Türkiye sanatındaki önemleri şüphesiz üç sanatçının sergide yan yana yer alan işleri de birbirleriyle konuşuyor. Mübin Orhon, Candeğer Furtun ve Erol Akyavaş’ın işleri, farklı bedenler üzerine çalışıyor. Orhon’un ilk kez sergilenen eskizleri tekrar sunan bir harekete odaklanırken, Furtun’un Sırt üçlemesi kadın bedenini betimliyor. Son olarak Akyavaş’ın daha çok tanındığı Doğu sanatı ve İslam kültürü üzerine olan çalışmalarından hayli ayrıksı duran kağıt üzerine baskılarında, çoğu zaman fark etmediğimiz bedenleri, ağaç gövdelerini ve onların kıvrımlarını görüyoruz. Eserlerin her biri, fark ve tekrarın Türkiye sanatını da eski tarihlerden bu yana uğraştırdığını gösteriyor.
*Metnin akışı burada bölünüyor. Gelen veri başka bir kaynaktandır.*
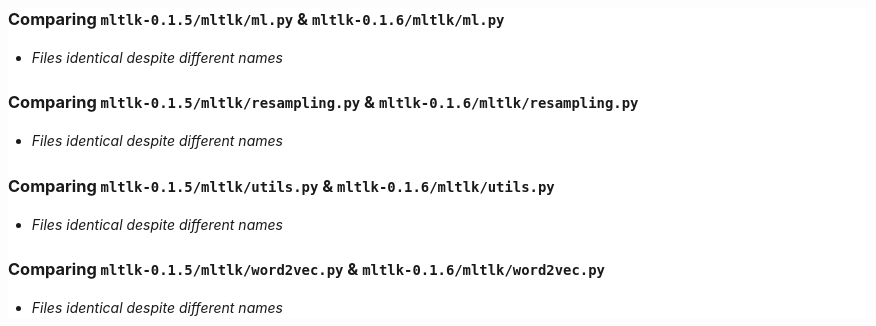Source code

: ### Comparing `mltlk-0.1.5/mltlk/ml.py` & `mltlk-0.1.6/mltlk/ml.py`

 * *Files identical despite different names*

### Comparing `mltlk-0.1.5/mltlk/resampling.py` & `mltlk-0.1.6/mltlk/resampling.py`

 * *Files identical despite different names*

### Comparing `mltlk-0.1.5/mltlk/utils.py` & `mltlk-0.1.6/mltlk/utils.py`

 * *Files identical despite different names*

### Comparing `mltlk-0.1.5/mltlk/word2vec.py` & `mltlk-0.1.6/mltlk/word2vec.py`

 * *Files identical despite different names*

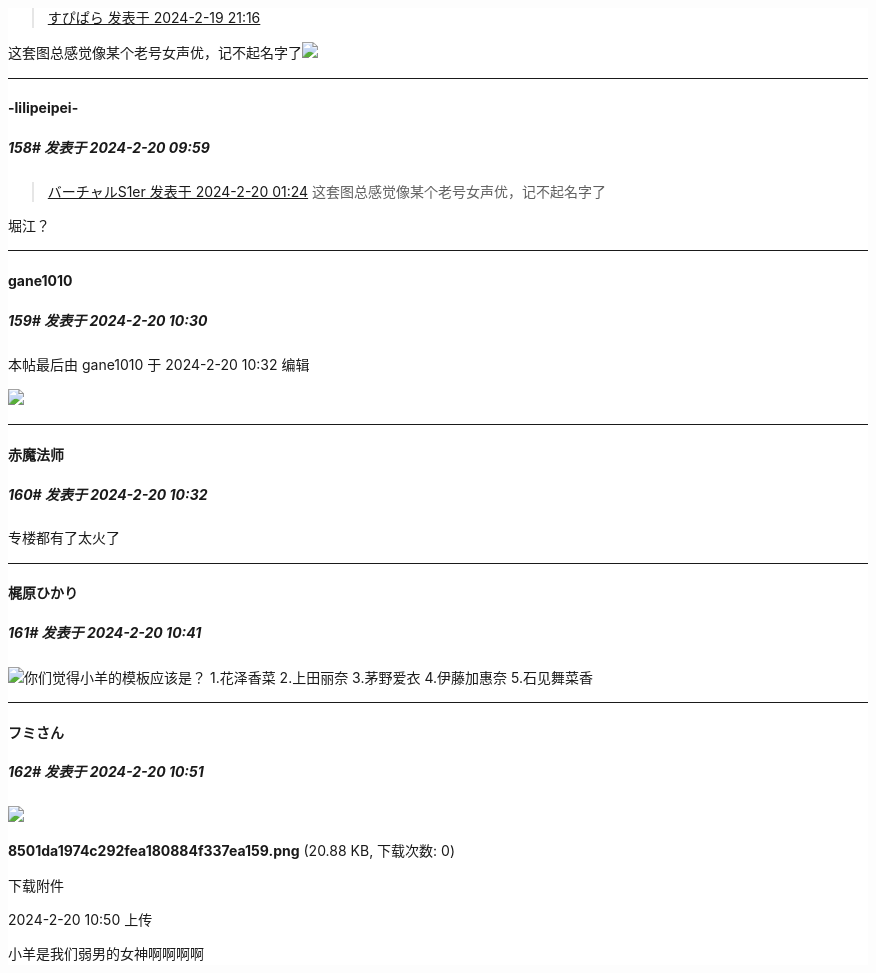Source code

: <blockquote><a href="httphttps://bbs.saraba1st.com/2b/forum.php?mod=redirect&amp;goto=findpost&amp;pid=64003110&amp;ptid=2170136" target="_blank">すぴぱら 发表于 2024-2-19 21:16</a></blockquote>
这套图总感觉像某个老号女声优，记不起名字了<img src="https://static.saraba1st.com/image/smiley/face2017/037.png" referrerpolicy="no-referrer">


*****

####  -lilipeipei-  
##### 158#       发表于 2024-2-20 09:59

<blockquote><a href="httphttps://bbs.saraba1st.com/2b/forum.php?mod=redirect&amp;goto=findpost&amp;pid=64004825&amp;ptid=2170136" target="_blank">バーチャルS1er 发表于 2024-2-20 01:24</a>
 这套图总感觉像某个老号女声优，记不起名字了</blockquote>
堀江？


*****

####  gane1010  
##### 159#       发表于 2024-2-20 10:30

 本帖最后由 gane1010 于 2024-2-20 10:32 编辑 

<img src="https://static.saraba1st.com/image/smiley/face2017/067.png" referrerpolicy="no-referrer">

*****

####  赤魔法师  
##### 160#       发表于 2024-2-20 10:32

专楼都有了太火了


*****

####  梶原ひかり  
##### 161#       发表于 2024-2-20 10:41

<img src="https://static.saraba1st.com/image/smiley/face2017/037.png" referrerpolicy="no-referrer">你们觉得小羊的模板应该是？ 1.花泽香菜 2.上田丽奈 3.茅野爱衣 4.伊藤加惠奈 5.石见舞菜香


*****

####  フミさん  
##### 162#       发表于 2024-2-20 10:51

<img src="https://img.saraba1st.com/forum/202402/20/105041x31nmfexzy2ffxzn.png" referrerpolicy="no-referrer">

<strong>8501da1974c292fea180884f337ea159.png</strong> (20.88 KB, 下载次数: 0)

下载附件

2024-2-20 10:50 上传

小羊是我们弱男的女神啊啊啊啊
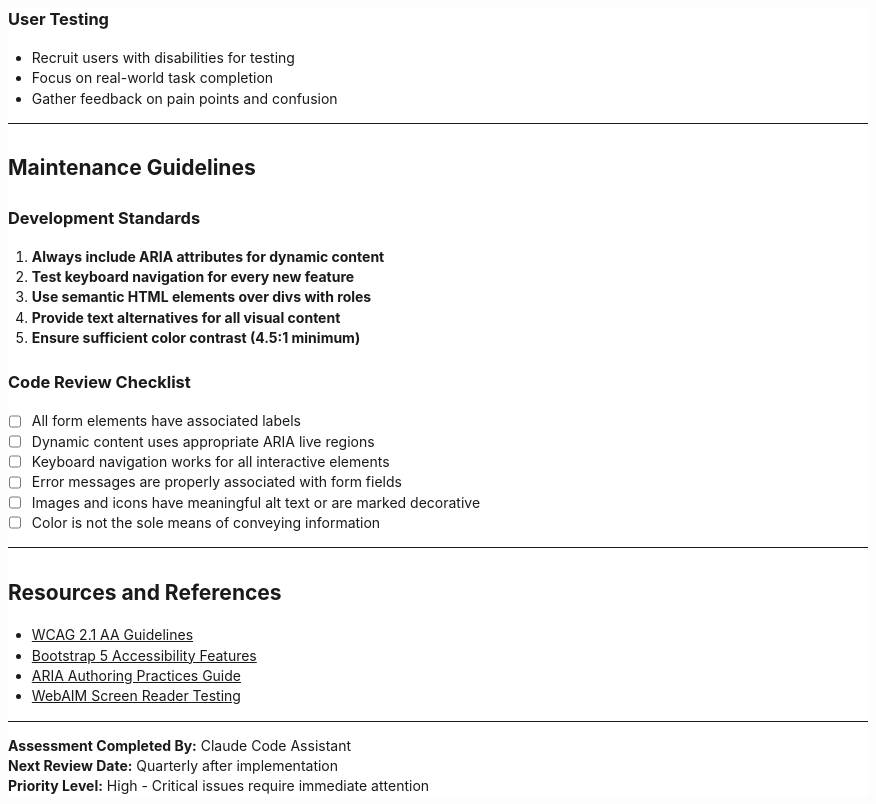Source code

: ### User Testing
- Recruit users with disabilities for testing
- Focus on real-world task completion
- Gather feedback on pain points and confusion

---

## Maintenance Guidelines

### Development Standards
1. **Always include ARIA attributes for dynamic content**
2. **Test keyboard navigation for every new feature**
3. **Use semantic HTML elements over divs with roles**
4. **Provide text alternatives for all visual content**
5. **Ensure sufficient color contrast (4.5:1 minimum)**

### Code Review Checklist
- [ ] All form elements have associated labels
- [ ] Dynamic content uses appropriate ARIA live regions
- [ ] Keyboard navigation works for all interactive elements
- [ ] Error messages are properly associated with form fields
- [ ] Images and icons have meaningful alt text or are marked decorative
- [ ] Color is not the sole means of conveying information

---

## Resources and References

- [WCAG 2.1 AA Guidelines](https://www.w3.org/WAI/WCAG21/quickref/)
- [Bootstrap 5 Accessibility Features](https://getbootstrap.com/docs/5.3/getting-started/accessibility/)
- [ARIA Authoring Practices Guide](https://www.w3.org/WAI/ARIA/apg/)
- [WebAIM Screen Reader Testing](https://webaim.org/articles/screenreader_testing/)

---

**Assessment Completed By:** Claude Code Assistant  
**Next Review Date:** Quarterly after implementation  
**Priority Level:** High - Critical issues require immediate attention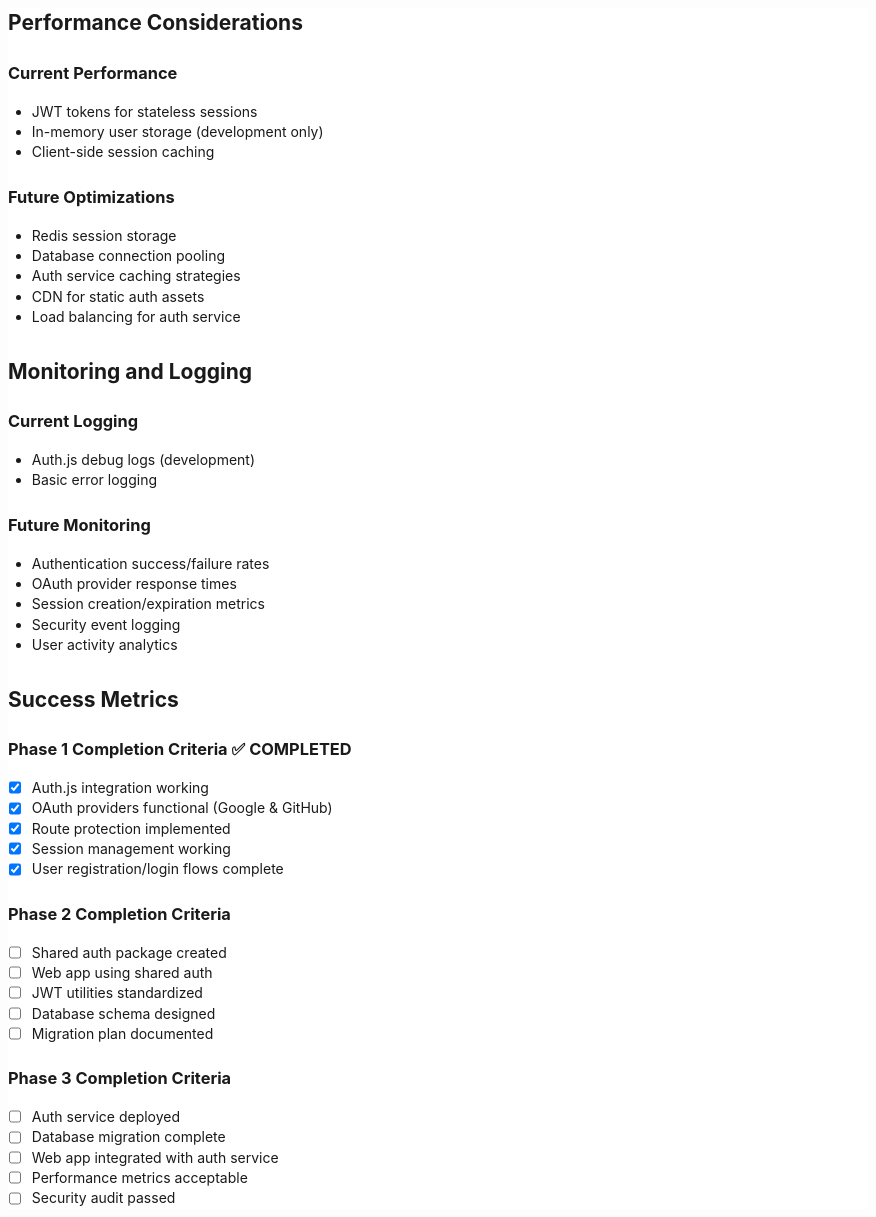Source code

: ## Performance Considerations

### Current Performance
- JWT tokens for stateless sessions
- In-memory user storage (development only)
- Client-side session caching

### Future Optimizations
- Redis session storage
- Database connection pooling
- Auth service caching strategies
- CDN for static auth assets
- Load balancing for auth service

## Monitoring and Logging

### Current Logging
- Auth.js debug logs (development)
- Basic error logging

### Future Monitoring
- Authentication success/failure rates
- OAuth provider response times
- Session creation/expiration metrics
- Security event logging
- User activity analytics

## Success Metrics

### Phase 1 Completion Criteria ✅ COMPLETED
- [x] Auth.js integration working
- [x] OAuth providers functional (Google & GitHub)
- [x] Route protection implemented
- [x] Session management working
- [x] User registration/login flows complete

### Phase 2 Completion Criteria
- [ ] Shared auth package created
- [ ] Web app using shared auth
- [ ] JWT utilities standardized
- [ ] Database schema designed
- [ ] Migration plan documented

### Phase 3 Completion Criteria
- [ ] Auth service deployed
- [ ] Database migration complete
- [ ] Web app integrated with auth service
- [ ] Performance metrics acceptable
- [ ] Security audit passed
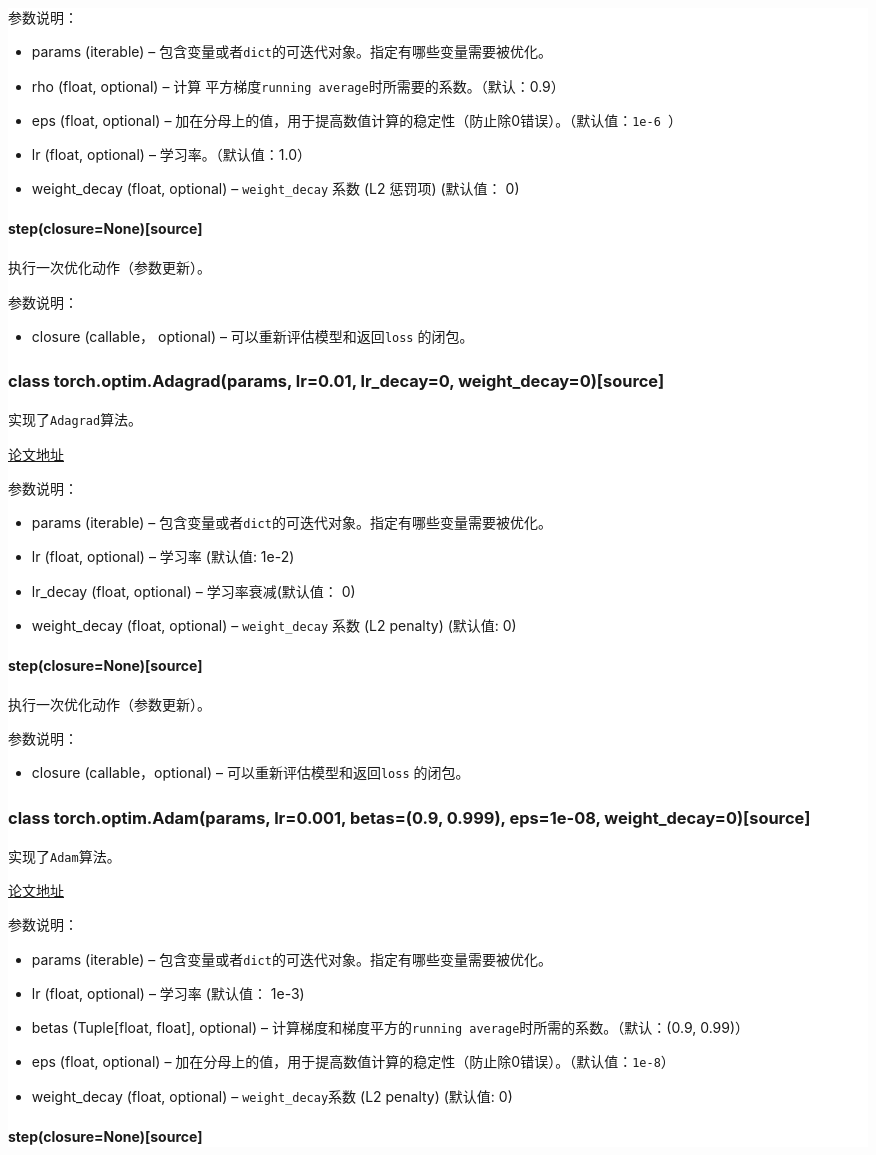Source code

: 参数说明：

- params (iterable) – 包含变量或者`dict`的可迭代对象。指定有哪些变量需要被优化。

- rho (float, optional) – 计算 平方梯度`running average`时所需要的系数。（默认：0.9）

- eps (float, optional) – 加在分母上的值，用于提高数值计算的稳定性（防止除0错误）。（默认值：`1e-6 `）
- lr (float, optional) – 学习率。（默认值：1.0）

- weight_decay (float, optional) – `weight_decay` 系数 (L2 惩罚项) (默认值： 0)

#### step(closure=None)[source]
执行一次优化动作（参数更新）。

参数说明：

- closure (callable， optional) – 可以重新评估模型和返回`loss` 的闭包。

### class torch.optim.Adagrad(params, lr=0.01, lr_decay=0, weight_decay=0)[source]

实现了`Adagrad`算法。

[论文地址](http://jmlr.org/papers/v12/duchi11a.html)

参数说明：

- params (iterable) – 包含变量或者`dict`的可迭代对象。指定有哪些变量需要被优化。

- lr (float, optional) – 学习率 (默认值: 1e-2)

- lr_decay (float, optional) – 学习率衰减(默认值： 0)

- weight_decay (float, optional) – `weight_decay` 系数 (L2 penalty) (默认值: 0)
#### step(closure=None)[source]
执行一次优化动作（参数更新）。

参数说明：

- closure (callable，optional) – 可以重新评估模型和返回`loss` 的闭包。

### class torch.optim.Adam(params, lr=0.001, betas=(0.9, 0.999), eps=1e-08, weight_decay=0)[source]

实现了`Adam`算法。

[论文地址](https://arxiv.org/abs/1412.6980)

参数说明：
- params (iterable) – 包含变量或者`dict`的可迭代对象。指定有哪些变量需要被优化。

- lr (float, optional) – 学习率 (默认值： 1e-3)

- betas (Tuple[float, float], optional) – 计算梯度和梯度平方的`running average`时所需的系数。（默认：(0.9, 0.99)）

- eps (float, optional) – 加在分母上的值，用于提高数值计算的稳定性（防止除0错误）。（默认值：`1e-8`）

- weight_decay (float, optional) – `weight_decay`系数 (L2 penalty) (默认值: 0)

#### step(closure=None)[source]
Erol Akyavaş, İsimsiz (Longwood Garden Philadelphia), 1970'ler, fine art kağıt üzerine arşivsel pigment baskı

Aslında serginin kendisi de başlı başına tekrarı farklı bir açıdan ele alıyor. Gördüğümüz işlerin bir kısmı eski tarihli ve bazıları daha önce başka sergilerde yer almışken, 2017 tarihli yeni işler de mevcut. Belki de ‘meleklerin payı’ olarak kaybolan yüzdelik dilim, hem fark ve tekrarın özgünlük ve başkalık karşısında bugüne dek gözden kaçırılışına ya da görmezden gelinişine hem de görünmez sanatçılara ya da eserlere işaret ediyor. Depo’daki sergi 22 Ekim’e kadar ziyarete açık.